▶ **ACTIVITÉ**
Citez en entier, sans aucune modification, le texte sur la procédure devant la Cour.

Procédure devant la Cour :
Par une requête, enregistrée le 6 mars 2020, M. E... A..., représenté par Me B..., demande à la Cour :
1°) d'annuler ce jugement du 15 octobre 2019 du tribunal administratif de Montpellier ;
2°) d'annuler l'arrêté préfectoral du 13 mars 2019 ;
3°) d'enjoindre à l'autorité préfectorale de lui délivrer un certificat de résidence portant la mention " vie privée et familiale ", sous astreinte de 100 euros par jour de retard à compter de l'arrêt à intervenir ou, à défaut, de lui enjoindre de réexaminer sa situation dans un délai de deux mois, sous astreinte de 100 euros par jour de retard ;
4°) en cas d'admission à l'aide juridictionnelle, de mettre à la charge de l'Etat le versement de la somme de 1 500 euros à Me B..., sur le fondement des articles 37 et 75 de la loi n° 91-647 du 10 juillet 1991 ou, en cas de rejet de sa demande d'aide juridictionnelle, de mettre à la charge de l'Etat le versement au requérant d'une somme de 800 euros au titre des disposions de l'article L. 761-1 du code de justice administrative.

▶ **Données de correspondance de points clés**
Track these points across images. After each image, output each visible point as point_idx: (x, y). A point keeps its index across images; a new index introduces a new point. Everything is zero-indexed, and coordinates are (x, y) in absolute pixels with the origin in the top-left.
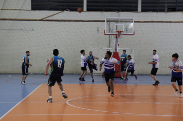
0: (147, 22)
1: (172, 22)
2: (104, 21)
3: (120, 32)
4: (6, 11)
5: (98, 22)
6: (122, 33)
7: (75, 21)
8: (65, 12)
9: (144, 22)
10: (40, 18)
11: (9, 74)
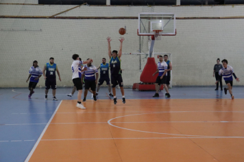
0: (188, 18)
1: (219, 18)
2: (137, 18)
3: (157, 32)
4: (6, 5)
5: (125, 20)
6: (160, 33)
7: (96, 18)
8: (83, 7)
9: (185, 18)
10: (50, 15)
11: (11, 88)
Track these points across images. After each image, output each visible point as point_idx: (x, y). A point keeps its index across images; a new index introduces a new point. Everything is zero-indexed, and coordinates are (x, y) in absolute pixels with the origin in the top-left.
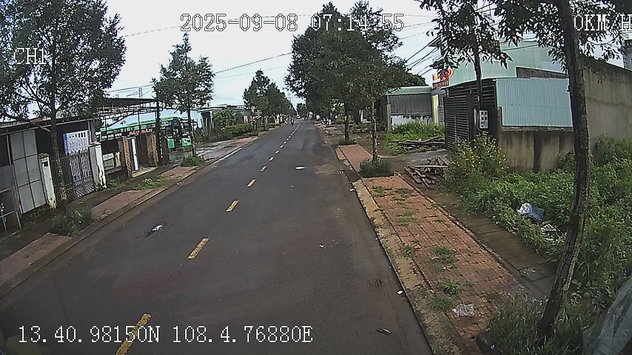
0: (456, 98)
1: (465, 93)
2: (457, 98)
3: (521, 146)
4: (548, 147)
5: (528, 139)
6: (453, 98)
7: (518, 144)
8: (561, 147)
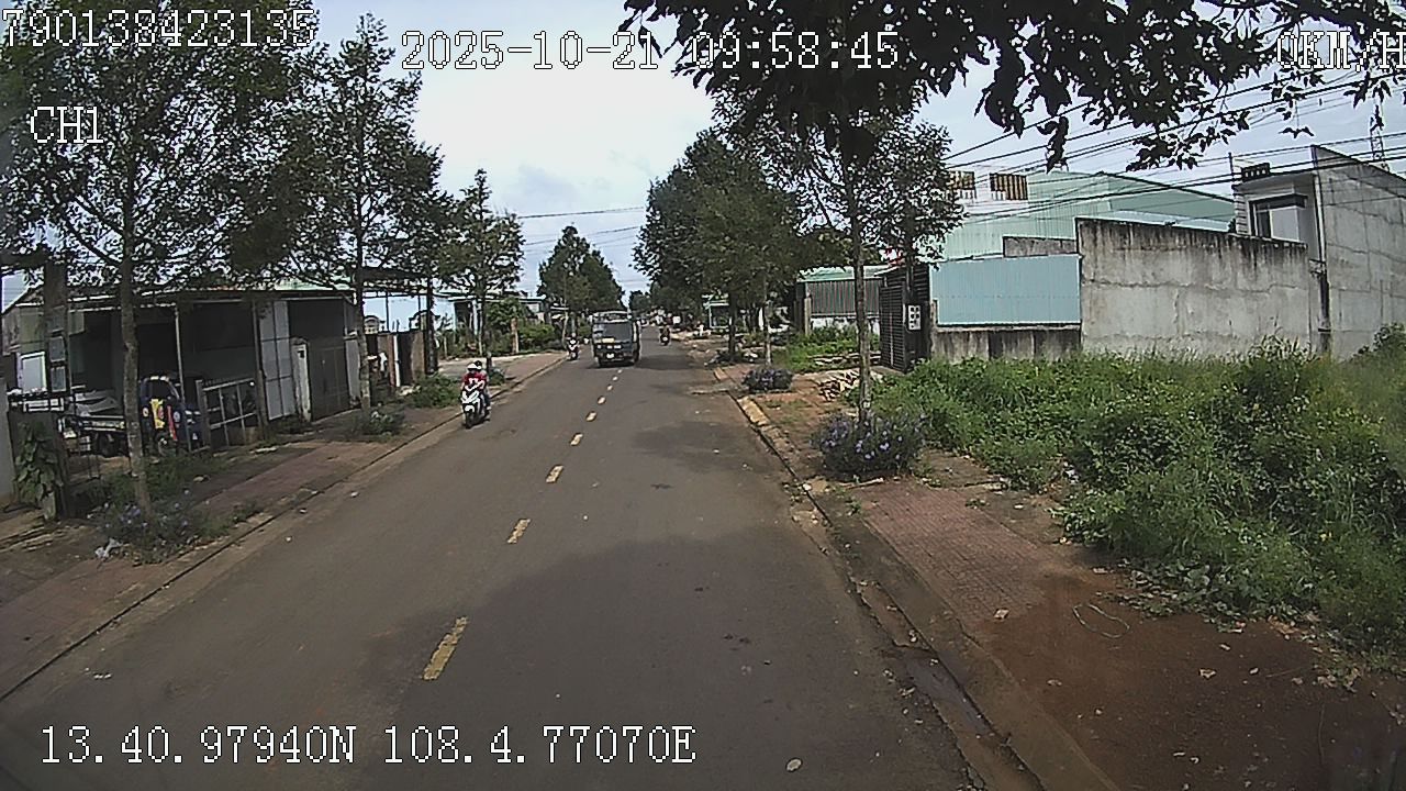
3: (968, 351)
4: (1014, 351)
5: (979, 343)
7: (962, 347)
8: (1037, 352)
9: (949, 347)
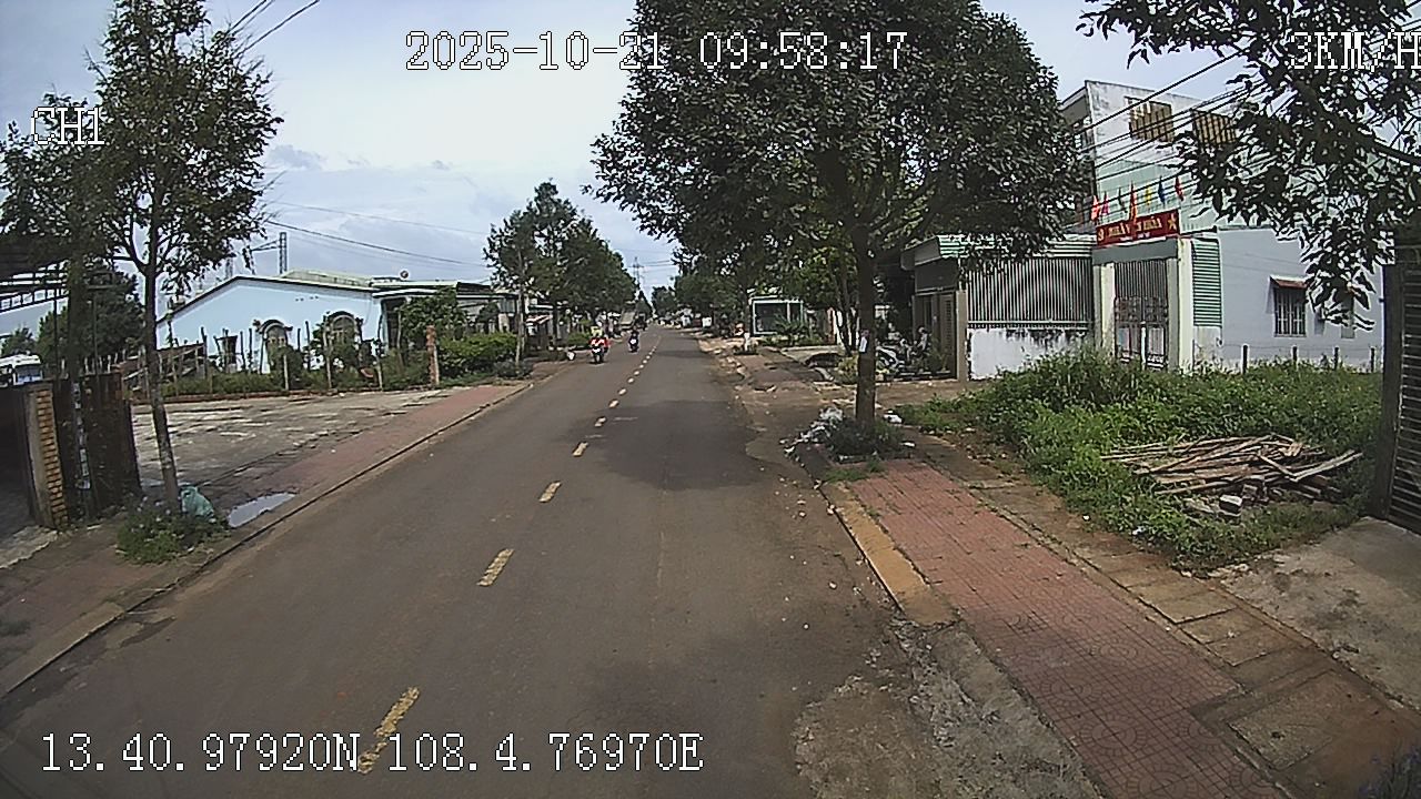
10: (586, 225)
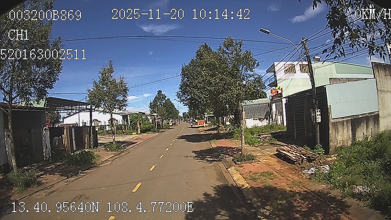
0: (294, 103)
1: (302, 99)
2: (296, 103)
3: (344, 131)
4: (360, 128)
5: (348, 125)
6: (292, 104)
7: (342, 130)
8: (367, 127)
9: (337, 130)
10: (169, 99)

==

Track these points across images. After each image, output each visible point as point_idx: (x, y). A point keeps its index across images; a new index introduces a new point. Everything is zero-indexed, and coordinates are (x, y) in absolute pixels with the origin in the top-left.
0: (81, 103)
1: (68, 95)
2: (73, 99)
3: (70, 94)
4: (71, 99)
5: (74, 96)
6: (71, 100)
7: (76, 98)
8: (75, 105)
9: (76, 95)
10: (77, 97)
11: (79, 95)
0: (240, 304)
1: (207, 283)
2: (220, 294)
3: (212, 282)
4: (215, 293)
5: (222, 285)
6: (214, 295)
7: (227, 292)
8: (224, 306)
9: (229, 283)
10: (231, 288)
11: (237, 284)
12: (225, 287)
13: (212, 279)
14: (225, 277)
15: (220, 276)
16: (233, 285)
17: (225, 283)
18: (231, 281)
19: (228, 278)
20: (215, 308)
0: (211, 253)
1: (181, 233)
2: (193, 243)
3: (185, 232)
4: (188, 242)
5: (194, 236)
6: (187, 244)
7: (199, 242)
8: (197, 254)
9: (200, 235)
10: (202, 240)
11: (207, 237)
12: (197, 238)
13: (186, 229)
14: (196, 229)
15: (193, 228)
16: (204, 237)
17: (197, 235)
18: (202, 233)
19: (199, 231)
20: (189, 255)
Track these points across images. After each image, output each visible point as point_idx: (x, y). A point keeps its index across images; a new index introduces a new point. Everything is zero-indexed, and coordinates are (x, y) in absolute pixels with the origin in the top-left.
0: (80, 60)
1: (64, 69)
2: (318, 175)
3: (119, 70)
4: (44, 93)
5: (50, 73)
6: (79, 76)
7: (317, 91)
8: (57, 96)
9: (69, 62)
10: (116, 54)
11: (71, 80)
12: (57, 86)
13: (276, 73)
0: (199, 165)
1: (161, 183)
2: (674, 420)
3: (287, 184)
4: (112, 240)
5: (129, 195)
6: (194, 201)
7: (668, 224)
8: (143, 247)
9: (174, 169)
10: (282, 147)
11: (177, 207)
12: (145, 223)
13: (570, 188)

▶ **ESPACE DE RÉPONSE**
Procédure devant la Cour :
Par une requête, enregistrée le 6 mars 2020, M. E... A..., représenté par Me B..., demande à la Cour :
1°) d'annuler ce jugement du 15 octobre 2019 du tribunal administratif de Montpellier ;
2°) d'annuler l'arrêté préfectoral du 13 mars 2019 ;
3°) d'enjoindre à l'autorité préfectorale de lui délivrer un certificat de résidence portant la mention " vie privée et familiale ", sous astreinte de 100 euros par jour de retard à compter de l'arrêt à intervenir ou, à défaut, de lui enjoindre de réexaminer sa situation dans un délai de deux mois, sous astreinte de 100 euros par jour de retard ;
4°) en cas d'admission à l'aide juridictionnelle, de mettre à la charge de l'Etat le versement de la somme de 1 500 euros à Me B..., sur le fondement des articles 37 et 75 de la loi n° 91-647 du 10 juillet 1991 ou, en cas de rejet de sa demande d'aide juridictionnelle, de mettre à la charge de l'Etat le versement au requérant d'une somme de 800 euros au titre des disposions de l'article L. 761-1 du code de justice administrative.